Projeto de Cultura Urbana: projeto que abrange o conjunto das expressões de grupos e indivíduos que desenvolvem sua arte preferencialmente nas ruas, nas praças, nos bairros, em espaços públicos, valorizando as periferias, criando novas formas de arte e sociabilidade, como o hip-hop em seus quatro elementos (DJ, MC, break grafite), batalhas de rimas, o funk e suas expressões cênicas, danças, músicas e bailes, os paredões de som, sound systems, teatro, circo e dança de rua, lambe-lambe, paradas do orgulho LGBTQIA+, ballroom, estátuas vivas, slam de poesias, saraus entre outras congêneres.
Existe limite para cachês na Lei Rouanet?
É estabelecido que os cachês artísticos fiquem limitados por apresentação. Para artista, solista e modelo o valor é R$ 25 mil por apresentação. Para grupos artísticos, bandas, exceto orquestras, é de R$ 50 mil; R$ 5 mil por apresentação, por músico; e R$ 25 mil para o maestro ou regente, no caso de orquestras.
Solicitações de valores superiores aos definidos pela IN poderão ser aprovadas pela Comissão Nacional de Incentivo à Cultura (CNIC), considerando as justificativas apresentadas pelo proponente e pela área técnica.
Como os projetos são fiscalizados?
Todos os projetos devem realizar a comprovação de despesas de forma eletrónica, durante a execução do projeto. Essas informações são cruzadas com os valores utilizados em conta bancária específica e acompanhada, em tempo real, pelo MinC.

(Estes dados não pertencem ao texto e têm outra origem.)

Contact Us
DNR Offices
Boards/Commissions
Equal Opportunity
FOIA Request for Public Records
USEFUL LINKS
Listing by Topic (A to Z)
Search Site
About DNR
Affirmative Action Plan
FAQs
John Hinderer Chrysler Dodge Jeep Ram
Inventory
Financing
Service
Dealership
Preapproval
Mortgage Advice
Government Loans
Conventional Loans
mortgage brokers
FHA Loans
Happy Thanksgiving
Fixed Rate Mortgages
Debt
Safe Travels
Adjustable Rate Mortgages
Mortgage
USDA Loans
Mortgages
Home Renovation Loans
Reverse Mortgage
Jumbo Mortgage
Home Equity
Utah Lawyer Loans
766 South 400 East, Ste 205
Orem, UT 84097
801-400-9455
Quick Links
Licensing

A execução do projeto incentivado será acompanhada pelo Ministério, de forma eletrónica, por trilhas implementadas no sistema SALIC, que identificam possíveis inconsistências de execução. Esse acompanhamento será diferenciado pelo valor captado do projeto, classificado como pequeno (até R$ 750 mil), médio (de R$ 750 mil até R$ 5 milhões) e grande (acima de R$ 5 milhões).
Recentemente, o MinC lançou uma nova versão da plataforma para inscrição de projetos na Lei Rouanet. Funcionalidades para o monitoramento das comprobações em fase de execução proporcionam mais segurança por meio do compliance.

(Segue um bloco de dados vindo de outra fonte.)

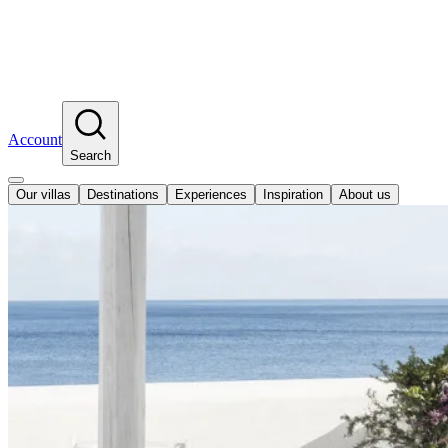
Account
Search
Our villas
Destinations
Experiences
Inspiration
About us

Qual o retorno da Lei Rouanet?
Uma pesquisa realizada pela Fundação Getúlio Vargas (FGV) evidenciou de forma inequívoca que a Lei Rouanet não apenas impulsiona a economia criativa brasileira, mas também gera retornos impressionantes para o país.
Ao longo de 32 anos, mais de 55 mil projetos culturais receberam investimentos dos patrocinadores, geraram um retorno de R$ 1,59 para a sociedade a cada R$ 1 investido. Esse retorno é gerado por meio da dinamização da cadeia produtiva da arte e da cultura.
De acordo com o estudo, a Lei Rouanet teve um impacto econômico significativo na economia brasileira, totalizando mais de R$ 49,8 bilhões. Esse valor engloba tanto o impacto econômico direto, que ultrapassa os R$ 31 bilhões em patrocínios captados ao longo da história e corrigidos pela inflação, quanto o impacto indireto de R$ 18,5 bilhões, proveniente da geração da cadeia produtiva decorrente dos projetos.
Para calcular o índice de alavancagem, que é de R$ 1,59, basta dividir o impacto total de R$ 49,8 bilhões pelo impacto direto de R$ 31 bilhões.